REQUIREMENT — What you give back should be exactly the lines from the one with "focal_35mm: 21" through the final line of the material, pictures removed; please add nothing.

DATA PROVIDED —

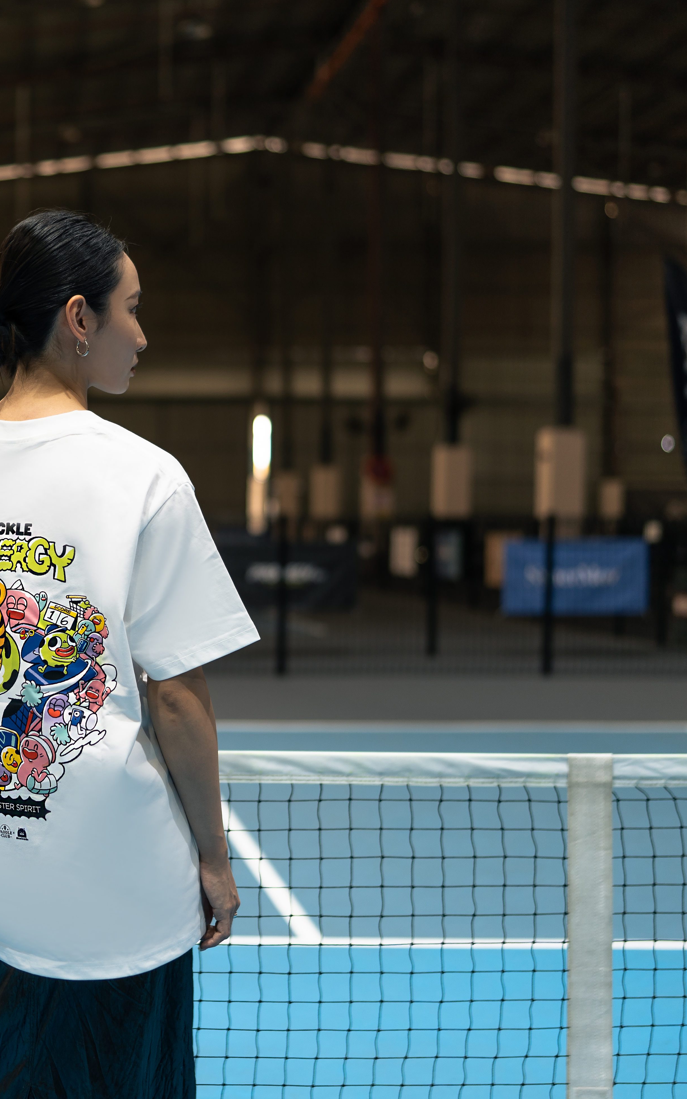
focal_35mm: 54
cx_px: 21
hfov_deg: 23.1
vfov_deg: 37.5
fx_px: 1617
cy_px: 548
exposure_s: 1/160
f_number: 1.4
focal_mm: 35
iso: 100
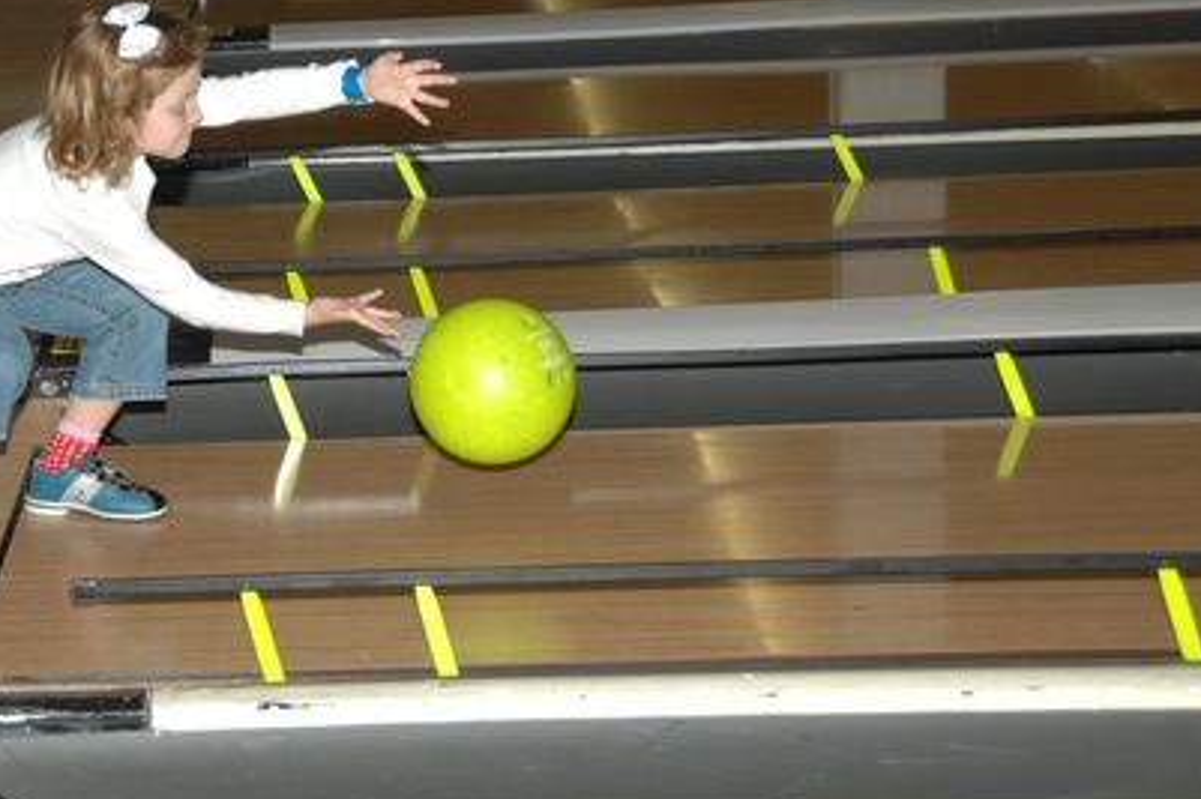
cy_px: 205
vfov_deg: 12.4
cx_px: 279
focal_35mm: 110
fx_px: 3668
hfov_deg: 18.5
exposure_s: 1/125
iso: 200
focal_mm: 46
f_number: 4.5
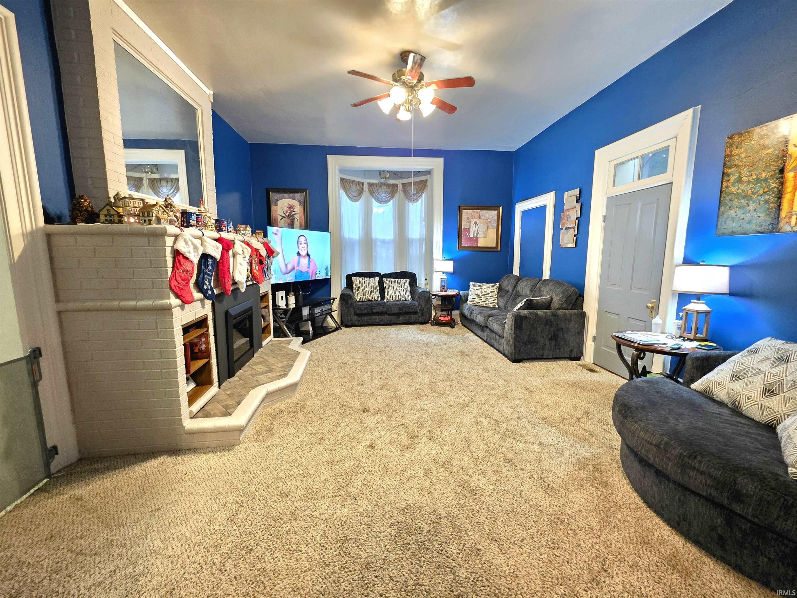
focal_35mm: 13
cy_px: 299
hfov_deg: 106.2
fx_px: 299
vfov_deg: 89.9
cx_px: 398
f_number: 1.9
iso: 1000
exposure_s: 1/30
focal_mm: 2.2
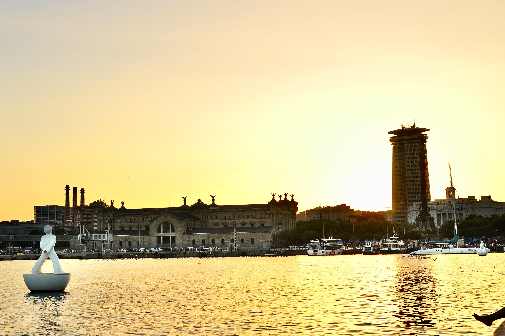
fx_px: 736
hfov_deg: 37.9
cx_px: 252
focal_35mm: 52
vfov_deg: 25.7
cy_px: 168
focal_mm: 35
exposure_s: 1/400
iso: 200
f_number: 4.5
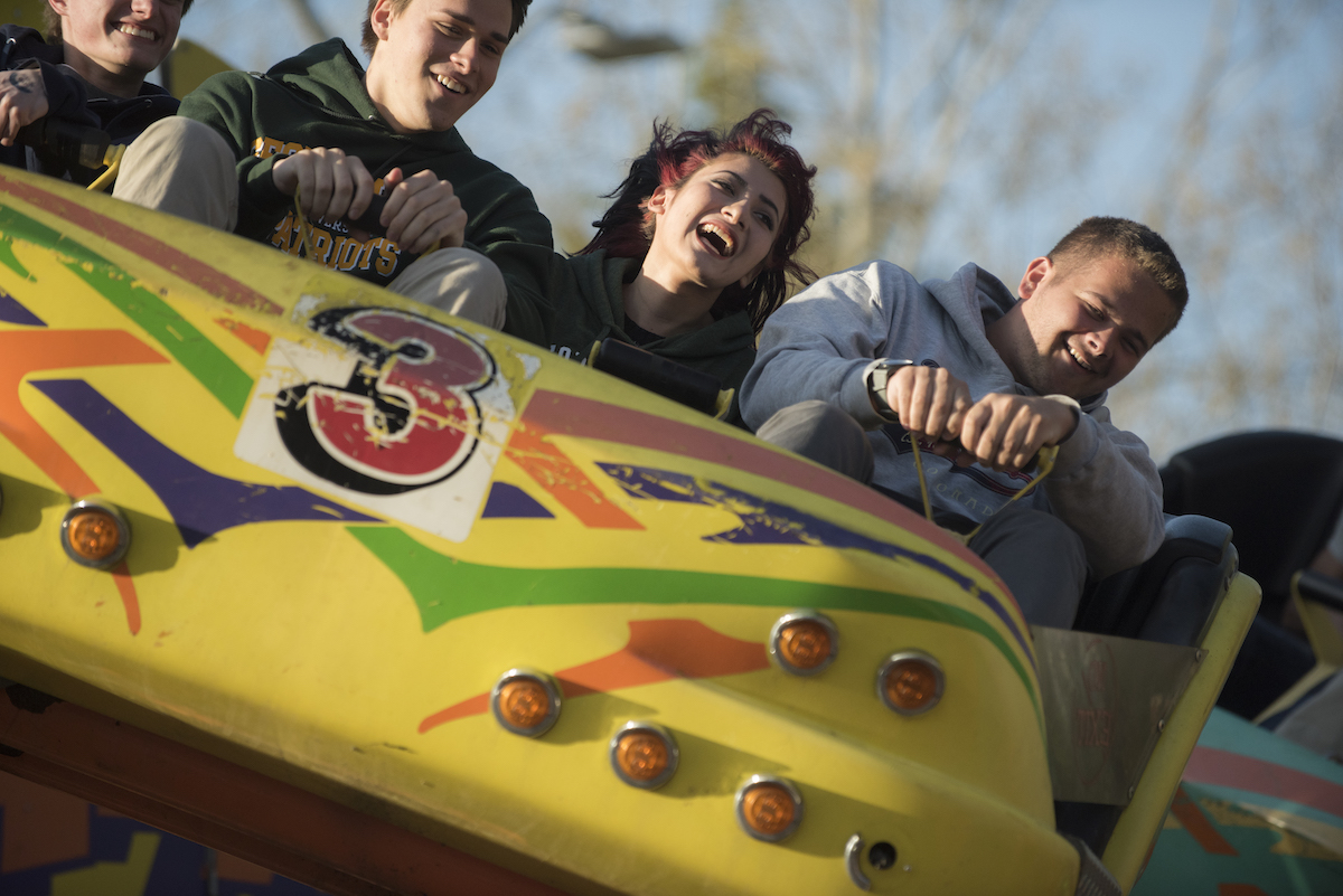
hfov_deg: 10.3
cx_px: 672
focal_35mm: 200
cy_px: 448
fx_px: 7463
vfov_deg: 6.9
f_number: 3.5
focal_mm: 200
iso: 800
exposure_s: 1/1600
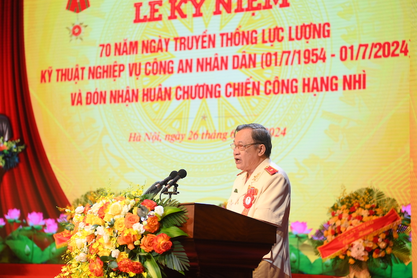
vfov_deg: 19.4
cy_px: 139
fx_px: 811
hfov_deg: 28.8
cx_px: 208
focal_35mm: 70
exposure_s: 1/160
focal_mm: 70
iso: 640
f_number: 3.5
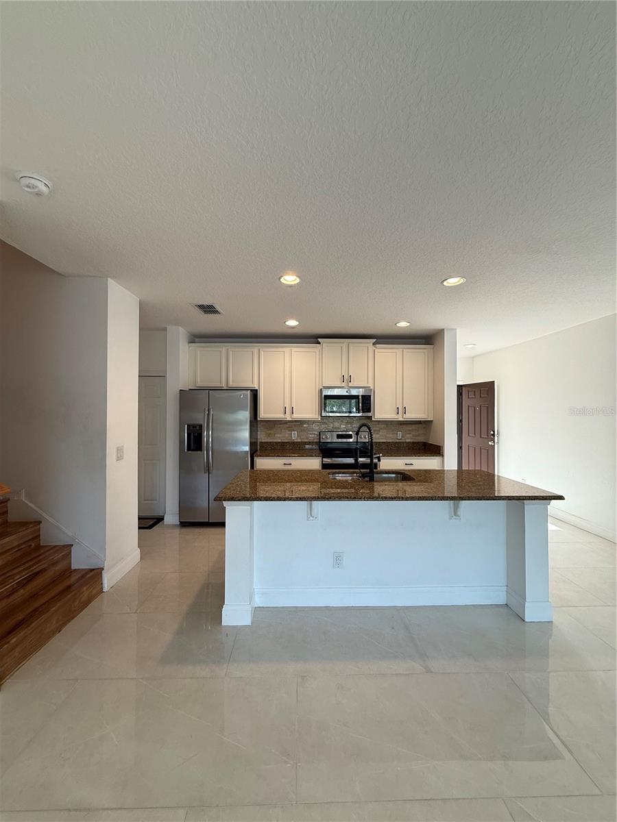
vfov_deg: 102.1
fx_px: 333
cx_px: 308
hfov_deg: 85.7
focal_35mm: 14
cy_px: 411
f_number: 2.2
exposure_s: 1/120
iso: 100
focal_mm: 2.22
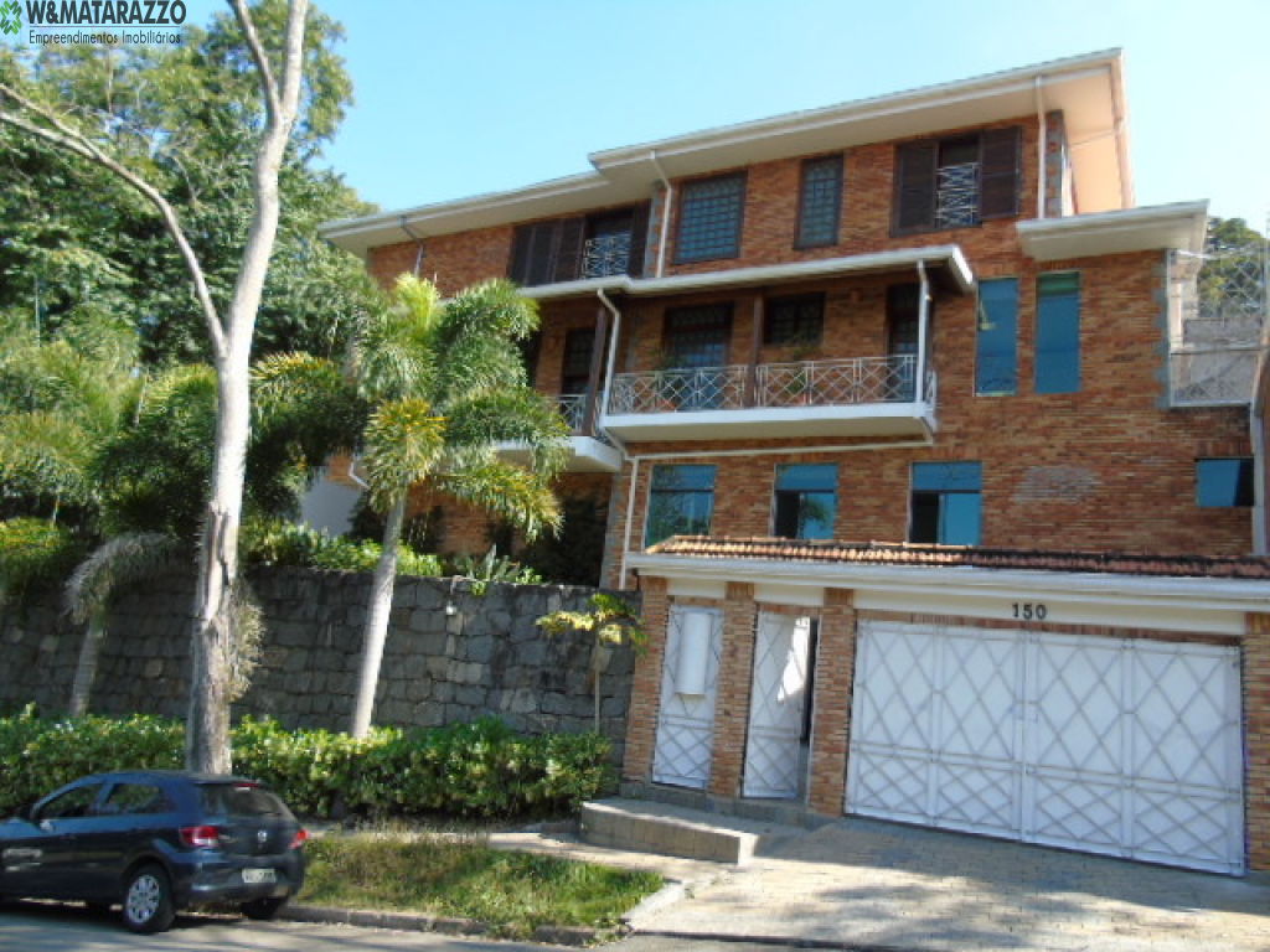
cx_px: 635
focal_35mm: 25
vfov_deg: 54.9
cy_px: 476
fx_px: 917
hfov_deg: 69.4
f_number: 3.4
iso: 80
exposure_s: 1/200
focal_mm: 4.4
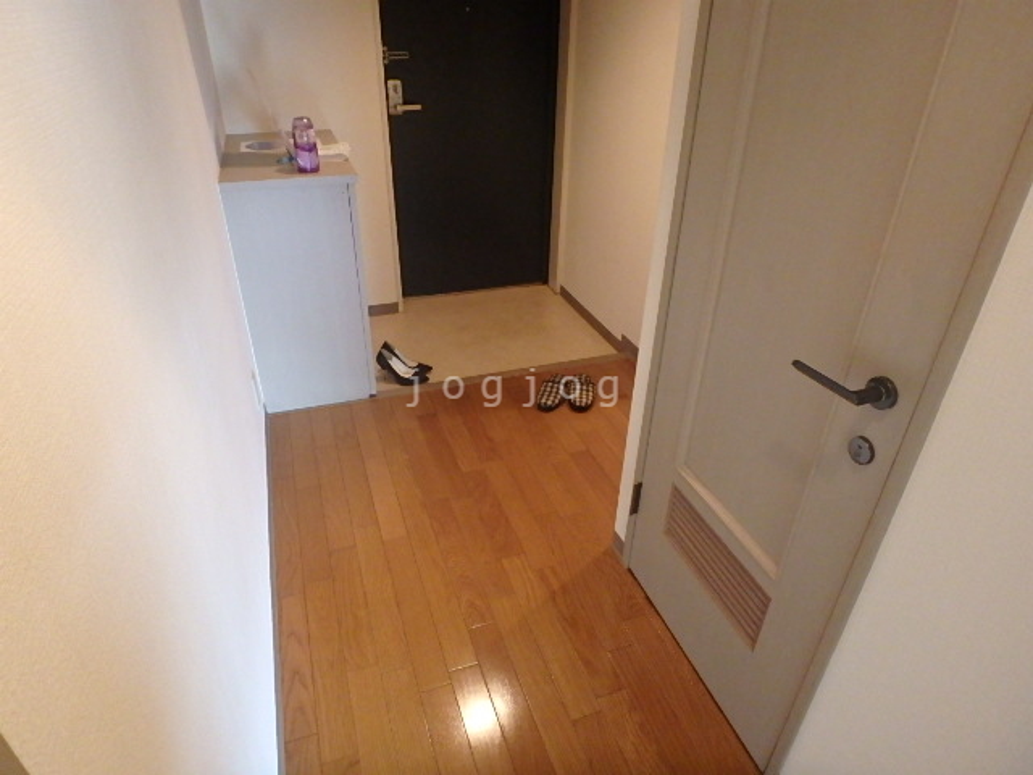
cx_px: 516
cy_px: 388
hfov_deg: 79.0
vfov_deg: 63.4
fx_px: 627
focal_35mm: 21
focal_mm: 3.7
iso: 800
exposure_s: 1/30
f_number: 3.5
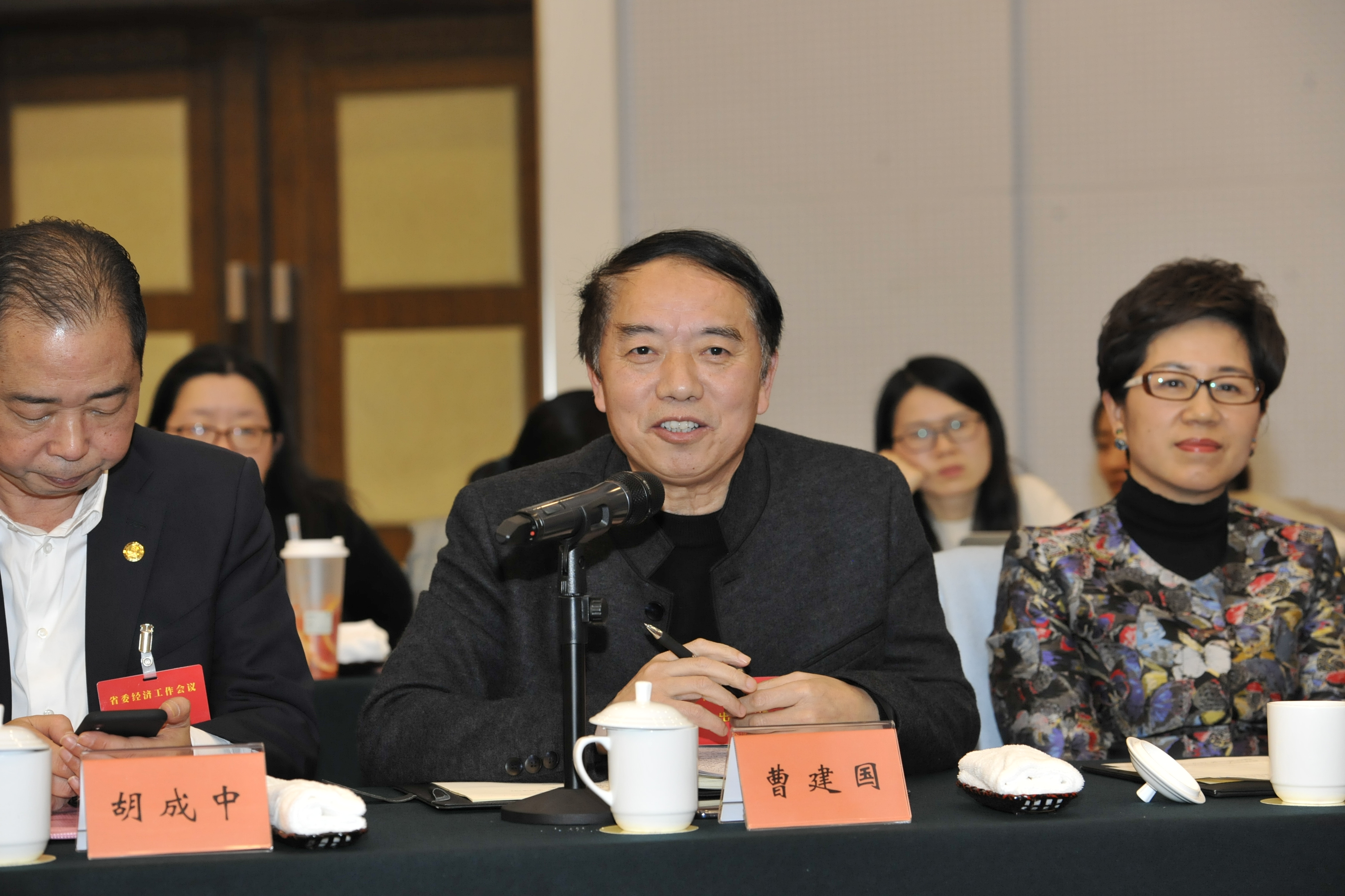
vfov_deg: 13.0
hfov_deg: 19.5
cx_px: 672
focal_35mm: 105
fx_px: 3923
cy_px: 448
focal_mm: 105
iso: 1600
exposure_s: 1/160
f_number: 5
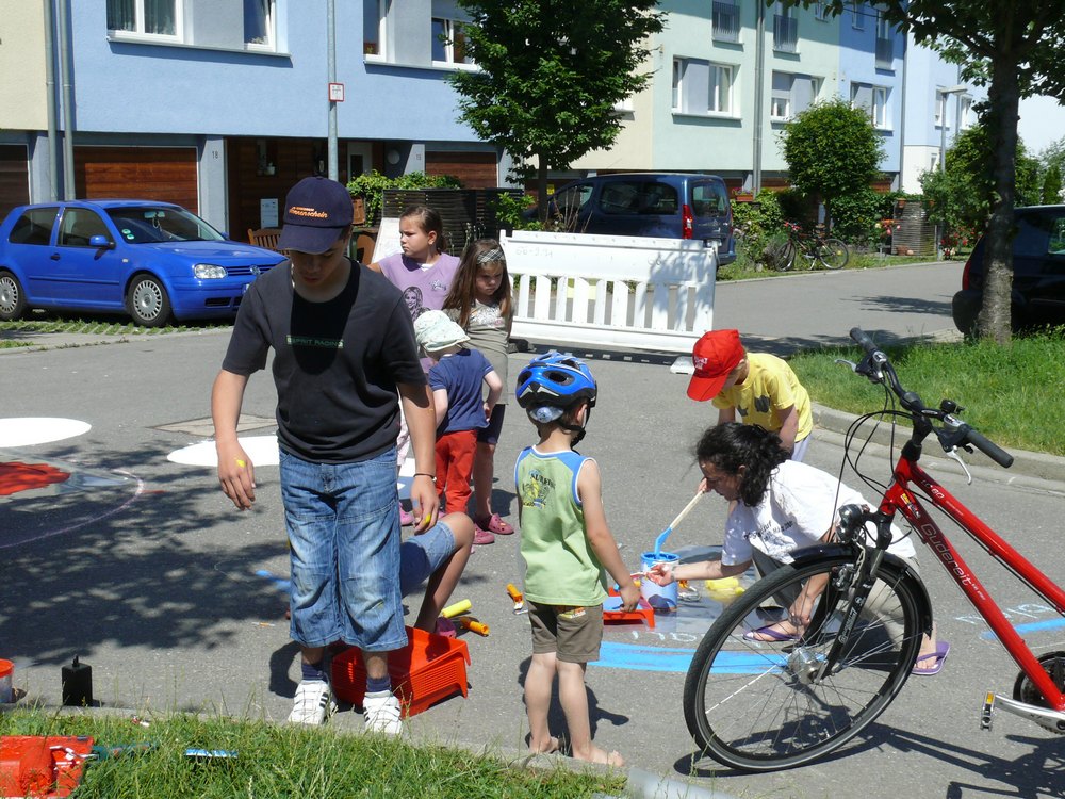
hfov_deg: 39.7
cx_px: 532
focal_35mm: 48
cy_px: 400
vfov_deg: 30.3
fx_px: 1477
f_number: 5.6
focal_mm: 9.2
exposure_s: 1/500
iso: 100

ANSWER TO THIS EXERCISE —
focal_35mm: 21
focal_mm: 3.7
iso: 800
exposure_s: 1/30
f_number: 3.5
vfov_deg: 13.0
hfov_deg: 19.5
cx_px: 672
focal_35mm: 105
fx_px: 3923
cy_px: 448
focal_mm: 105
iso: 1600
exposure_s: 1/160
f_number: 5
hfov_deg: 39.7
cx_px: 532
focal_35mm: 48
cy_px: 400
vfov_deg: 30.3
fx_px: 1477
f_number: 5.6
focal_mm: 9.2
exposure_s: 1/500
iso: 100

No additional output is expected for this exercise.